During stake conference President Staker quoted Elder Callister and gave us a list of 7 ways to strengthen husband/wife relationships. For some reason lists always make me perk up and listen.
1. Adopt an unyielding commitment to make it work.
I like the work "unyielding." It seems that too many people go into marriage thinking what they will do when marriage doesn't work instead of what will I do to make it work.
2. Adopt an "Is it I?" principle.
At the last supper, Jesus told the twelve apostles that one was about to betray him. "...They were exceeding sorrowful, and began everyone of them to say unto him, Lord, is it I?" (Matt. 26:22) President Staker said when you have problems in your marriage you ask yourself "Is it I?" and the answer is always "YES!" It reminds me of a song I sing to my kids at school.

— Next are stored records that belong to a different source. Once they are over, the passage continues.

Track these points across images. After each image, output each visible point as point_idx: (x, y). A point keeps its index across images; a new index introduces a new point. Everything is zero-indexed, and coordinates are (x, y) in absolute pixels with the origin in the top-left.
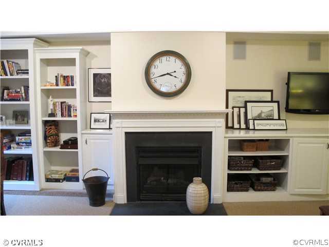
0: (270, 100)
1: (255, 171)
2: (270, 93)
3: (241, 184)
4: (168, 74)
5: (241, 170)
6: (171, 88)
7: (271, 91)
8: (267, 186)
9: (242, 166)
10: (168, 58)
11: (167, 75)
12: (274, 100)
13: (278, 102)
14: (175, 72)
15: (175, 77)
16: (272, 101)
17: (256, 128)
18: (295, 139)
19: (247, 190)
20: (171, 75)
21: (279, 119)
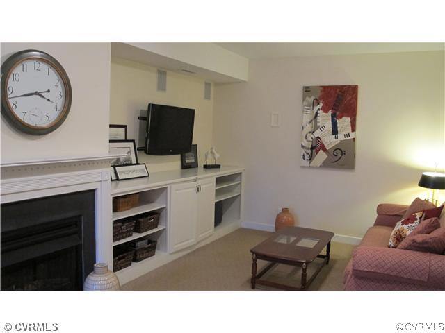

"I'm gonna tell, I'm gonna tell.
I'm gonna holler and I'm gonna yell.
I'll get you in trouble for everything you do.
I'm gonna tell on you.
....I won't tell teacher what I did to you,
I'm just gonna tell on you.
Notice the apostles were not looking around to see who they could blame for betraying Christ. Or who they thought might be the one to betray their lord and savior. They were looking within their own souls to see what they needed to fix. They were looking so hard within that they didn't even notice who was looking guilty.
Is it I? YES
3. Make your spouses happy. Make sure they are successful.

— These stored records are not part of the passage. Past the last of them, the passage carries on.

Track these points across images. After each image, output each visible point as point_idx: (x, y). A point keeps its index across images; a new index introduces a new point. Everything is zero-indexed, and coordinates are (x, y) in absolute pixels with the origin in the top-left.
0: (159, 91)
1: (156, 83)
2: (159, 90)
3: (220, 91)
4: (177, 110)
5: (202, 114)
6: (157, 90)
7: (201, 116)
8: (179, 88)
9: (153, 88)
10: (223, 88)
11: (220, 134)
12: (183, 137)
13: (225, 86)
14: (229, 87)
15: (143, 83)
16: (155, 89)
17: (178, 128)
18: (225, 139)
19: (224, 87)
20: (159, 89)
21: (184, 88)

Don't spend your time trying to make your spouse guess what you want. President Staker said his mother told his wife that if she wanted flowers for her birthday etc. to go buy them and than thank him for the beautiful flowers. She will be happy with the flowers and he will be happy because she got what she wanted. I am not sure you would not have to go to that extreme but really if you want something tell your spouse what it is.
4. Stay out of Debt!
What more needs to be said than that? Debt binds you down and we must be free.
5. Speak in soft and kind voices and words.

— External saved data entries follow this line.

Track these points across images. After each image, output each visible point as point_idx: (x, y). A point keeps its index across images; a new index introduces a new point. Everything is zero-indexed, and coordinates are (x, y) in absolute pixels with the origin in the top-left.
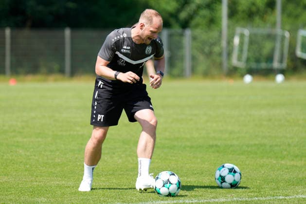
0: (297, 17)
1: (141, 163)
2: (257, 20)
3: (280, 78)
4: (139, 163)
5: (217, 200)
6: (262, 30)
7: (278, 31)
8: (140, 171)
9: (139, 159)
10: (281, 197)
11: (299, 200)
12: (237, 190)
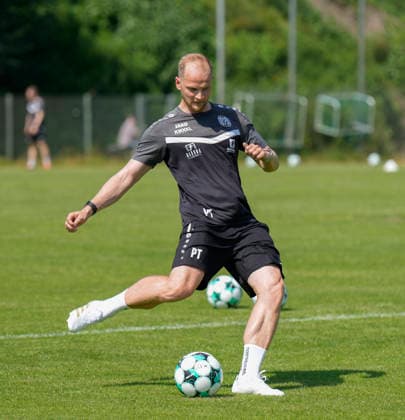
0: (315, 78)
1: (247, 355)
2: (264, 81)
3: (294, 160)
4: (245, 353)
5: (209, 325)
6: (271, 95)
7: (291, 96)
8: (245, 366)
9: (246, 347)
10: (294, 320)
11: (317, 323)
12: (236, 311)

The words spoken in the home are the most important. Some of the wittiest things ever thought should be left unsaid.
6. Make parenting a joint adventure.
Don't leave everything to your spouse. Take turns. Work together. Play together.
7. Pray together.
How can you stay angry at someone you are praying with and for?
Eternal Marriage has become a concept of time rather than a quality of life. It should be a quality of life because you wish to spend time together.